### RECORDED INFORMATION:
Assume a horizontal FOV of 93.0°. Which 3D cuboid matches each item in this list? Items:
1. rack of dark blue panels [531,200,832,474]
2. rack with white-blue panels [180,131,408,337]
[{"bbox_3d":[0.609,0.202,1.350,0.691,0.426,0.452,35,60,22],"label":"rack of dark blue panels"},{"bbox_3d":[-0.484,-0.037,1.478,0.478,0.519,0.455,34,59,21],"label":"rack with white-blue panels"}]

==

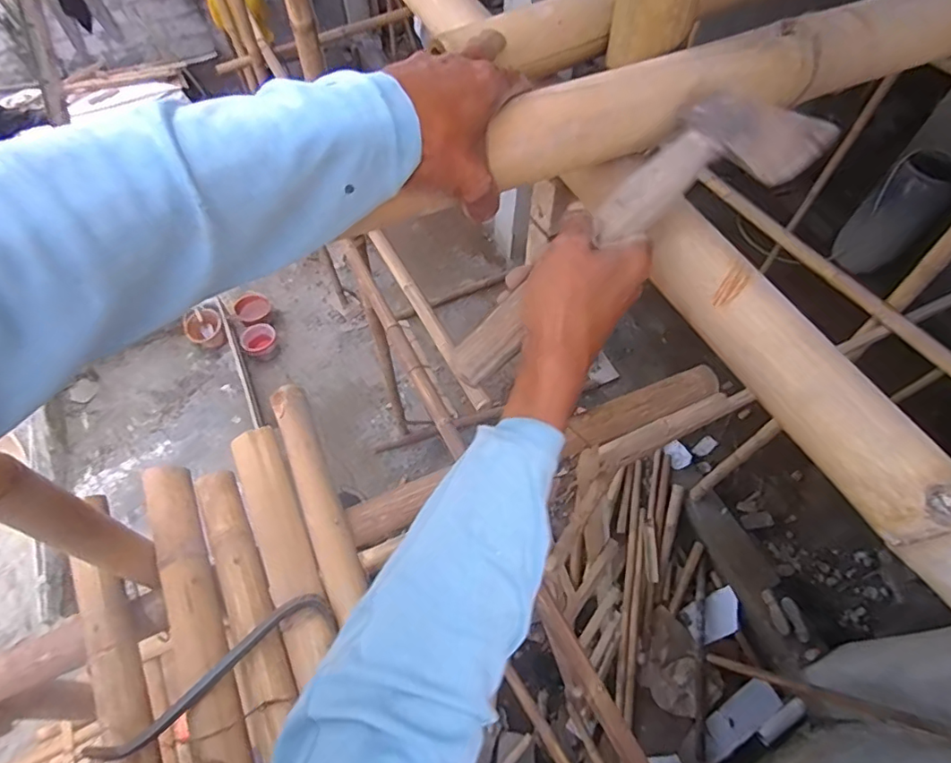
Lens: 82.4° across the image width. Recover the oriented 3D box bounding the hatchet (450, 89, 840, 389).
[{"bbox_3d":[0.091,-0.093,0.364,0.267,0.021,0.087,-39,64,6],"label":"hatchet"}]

### ASSIGNMENT:
The response should be the listing above, limited to the lines between the one holding "Assume a horizontal" and the one holding "1. rack of dark blue panels [531,200,832,474]", inclusive, reproduced exactly.

### ANSWER TO THIS TASK:
Assume a horizontal FOV of 93.0°. Which 3D cuboid matches each item in this list? Items:
1. rack of dark blue panels [531,200,832,474]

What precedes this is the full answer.